Stéphane Regnier, dirigeant de RCA Consulting et spécialiste de la trésorerie des entreprises — Photo : Caroline Scribe

Les prévisions de croissance sont optimistes pour la France en 2021. Le gouvernement table sur 5 %, l’OCDE sur 5, 8 %. Selon Euler Hermes, elle pourrait même atteindre 6 %. Quelle est votre opinion ?

Stéphane Regnier : Je n’ai pas une vision euphorique de la reprise. Oui, il y aura des effets de rattrapage jusqu’à la fin de l’été pour les secteurs qui ont été empêchés de travailler. Oui, certaines entreprises vont cartonner. Mais le rebond sera très variable d’un secteur à l’autre et il ne concernera pas la totalité des entreprises. D’autant plus que la reprise s’effectue dans un contexte compliqué par les problèmes de disponibilité de la main-d’œuvre, d’approvisionnement ou de hausse du prix des matières premières.

Dans quel état les entreprises sortent-elles de cette crise ?

Stéphane Regnier : Actuellement, les bilans des entreprises ne sont pas si mauvais. Mais si on enlève les aides et dispositifs de soutien mis en œuvre, leur bas de bilan est catastrophique. Pour les entreprises qui ont consommé leur PGE, l’équation est insoluble. Pour le rembourser, il faudrait qu’elles génèrent un chiffre d’affaires équivalent à 120 ou 130 % de celui de 2019. Comment pourraient-elles y arriver dans un pays où la rentabilité des sociétés est traditionnellement inférieure à la moyenne des pays européens, en raison notamment d’une fiscalité élevée ? Par ailleurs, les entreprises vont être confrontées au remboursement de toutes les échéances reportées, au moment où leur BFR va mécaniquement augmenter avec la reprise. Je prends les paris que ces entreprises ne pourront pas redémarrer, c’est mathématique. Il y a aura de la casse avec un échelonnement des faillites sur les trois à cinq ans à venir.

Vous redoutez donc une vague massive de faillites ?

Stéphane Regnier : Je pense que 10 à 20 % des TPE-PME sont des entreprises zombies qui ne survivront pas à la crise. Ce chiffre important n’est pas le fruit du hasard. Il s’appuie sur plusieurs informations concordantes. Je me réfère à une étude finlandaise récente qui analyse toutes les sorties de crise sur les 20 dernières années. On a observé que 17 % des entreprises en moyenne disparaissaient au cours de ces périodes, qu’il s’agisse de faillites pour les trois quarts d’entre elles, de cessions ou de fermetures. Ces statistiques sont recoupées par les informations récoltées sur le site Nota-PME qui permet aux PME de s’auto-noter en ligne sur la base de 40 ratios, sur le modèle des cotations Banque de France.

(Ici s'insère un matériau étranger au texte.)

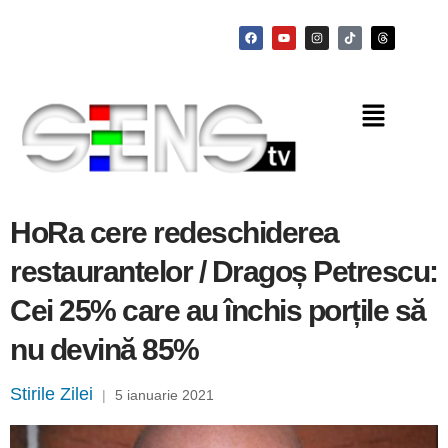
HoRa cere redeschiderea
restaurantelor / Dragoș Petrescu:
Cei 25% care au închis porțile să
nu devină 85%
Stirile Zilei
|
5 ianuarie 2021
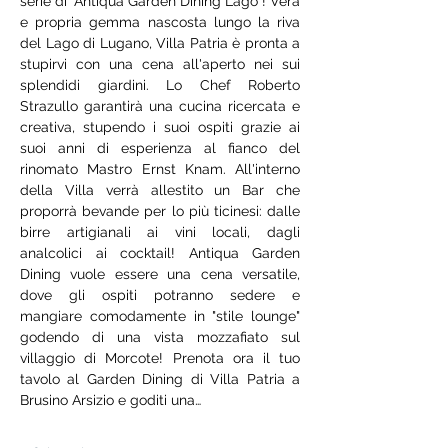
serie di "Antiqua Garden Dining Lago"! Vera 
e propria gemma nascosta lungo la riva 
del Lago di Lugano, Villa Patria è pronta a 
stupirvi con una cena all'aperto nei sui 
splendidi giardini. Lo Chef Roberto 
Strazullo garantirà una cucina ricercata e 
creativa, stupendo i suoi ospiti grazie ai 
suoi anni di esperienza al fianco del 
rinomato Mastro Ernst Knam. All'interno 
della Villa verrà allestito un Bar che 
proporrà bevande per lo più ticinesi: dalle 
birre artigianali ai vini locali, dagli 
analcolici ai cocktail! Antiqua Garden 
Dining vuole essere una cena versatile, 
dove gli ospiti potranno sedere e 
mangiare comodamente in "stile lounge" 
godendo di una vista mozzafiato sul 
villaggio di Morcote! Prenota ora il tuo 
tavolo al Garden Dining di Villa Patria a 
Brusino Arsizio e goditi una…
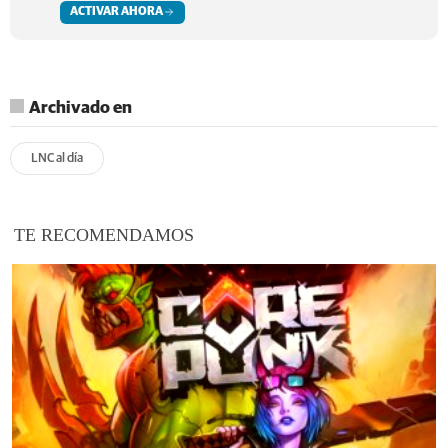
ACTIVAR AHORA
Archivado en
LNC al día
TE RECOMENDAMOS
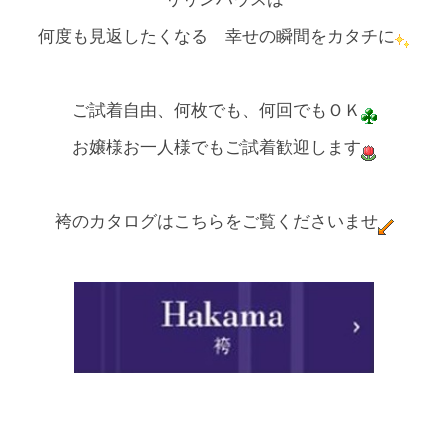
何度も見返したくなる 幸せの瞬間をカタチに
ご試着自由、何枚でも、何回でもＯＫ
お嬢様お一人様でもご試着歓迎します
袴のカタログはこちらをご覧くださいませ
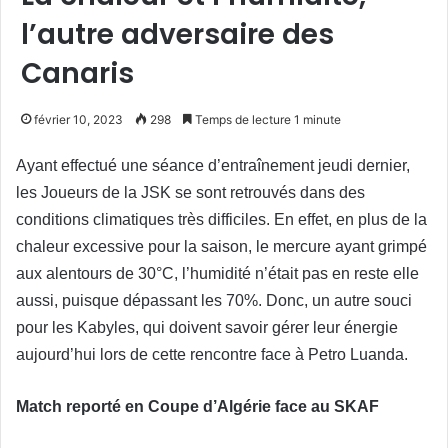
l’autre adversaire des
Canaris
février 10, 2023
298
Temps de lecture 1 minute
Ayant effectué une séance d’entraînement jeudi dernier,
les Joueurs de la JSK se sont retrouvés dans des
conditions climatiques très difficiles. En effet, en plus de la
chaleur excessive pour la saison, le mercure ayant grimpé
aux alentours de 30°C, l’humidité n’était pas en reste elle
aussi, puisque dépassant les 70%. Donc, un autre souci
pour les Kabyles, qui doivent savoir gérer leur énergie
aujourd’hui lors de cette rencontre face à Petro Luanda.
Match reporté en Coupe d’Algérie face au SKAF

Il en ressort que 10 à 20 % des entreprises ont des cotations tellement fragiles qu’elles s’apparentent à des entreprises fantômes qui ne survivent que grâce aux aides. La casse risque d’être d’autant plus importante que des entreprises déjà en difficulté avant la crise ont été maintenues artificiellement en vie. La crise actuelle est tellement brutale que, même sous un régime d’aide, il peut y avoir des dégâts importants.

Que faudrait-il faire pour limiter la casse ?

Stéphane Regnier : Certains, comme René Ricol, ancien Haut-Commissaire à l’investissement, estime que l’État va devoir subventionner la dette de nombreuses entreprises pour leur éviter une liquidation à la barre du tribunal de commerce et les maintenir en activité. Mais j’affirme à nouveau que certaines n’ont pas la capacité de survivre sans aides, ni de changer leur modèle économique.